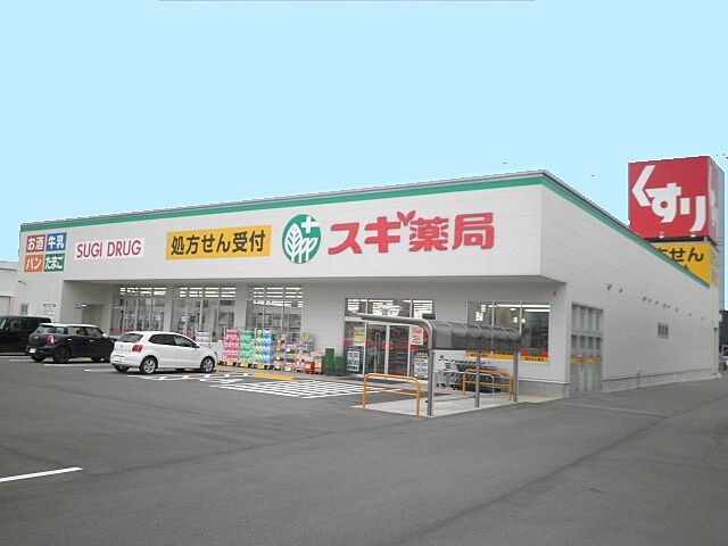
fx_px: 652
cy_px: 273
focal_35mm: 31
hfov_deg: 58.4
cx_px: 364
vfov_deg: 45.4
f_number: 2.9
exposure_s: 1/320
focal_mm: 5.5
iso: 64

• • •

▸ **Assigned task**: What you return must match the records exactly, apart from the images, which are omitted.

▸ **Answer space**:
fx_px: 652
cy_px: 273
focal_35mm: 31
hfov_deg: 58.4
cx_px: 364
vfov_deg: 45.4
f_number: 2.9
exposure_s: 1/320
focal_mm: 5.5
iso: 64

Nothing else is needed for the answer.